Return of the things
It appears that the world's longest round of 'Are You Smarter Than a Suburban Danish Policeman?' is finally over. I got a buzz and a knock this morning, accompanied by a grocery bag heavy with my laptop and a Medusa of router, modem and power cords.
'We hope you're telling the truth,' the Grande cop said.
'You really should secure your wireless connection,' said Venti.
I wholeheartedly agree, and plan to spend the afternoon reconnecting the various bands, broad and otherwise, to my Criminal Command Center. I'm making sure my network is teenager-proof from now on, and I'll set my password to something like 'Electric Light Orchestra' to make sure they can never crack it.
Lessons Learned:
Secure Your Wireless: Naming your network 'Oi! Unhand my shit!' is apparently not enough.

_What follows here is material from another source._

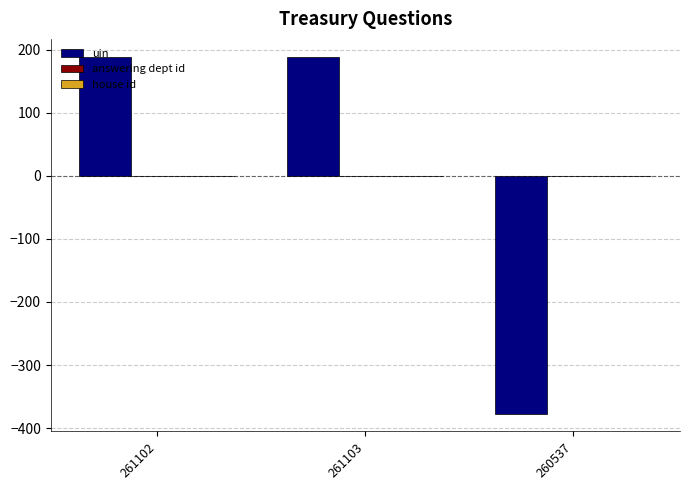

What is the sum of the values at 261102 and 260537?

-189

Push The Cops to Do Your Bidding: On Monday, a friend told me, 'In Scandinavia, the police won't do anything unless you make them do it.' Since then, I've called the Hvidovre Police every morning, serving up a jumbalaya of pleas, righteous half-truths ('I work from home!)' and requests for managers in an attempt to kick-start their IT department. I was always nice during these calls, but the whole world knows that there is nothing more obnoxious than a 1.5-lingual American calling you all the time. Even invoking the spectre of our customer-servicely wrath tends to get things moving.
It's Not All Bad: Yes, the Danish police de-Internetted me for 10 days. But they also found my stolen wallet last week, sans cash, and sent it back to me. And once helped me up when I drunkenly Howard Hughes'd into a wall on my bike. And let me off the hook sometimes. This whole incident was the universe correcting my cop-karma.
Seriously, Secure Your Frapping Wireless: For Hell, I'm not gonna forget this one anytime soon.
Comments
Wow, I thought that loot was lost and gone forever!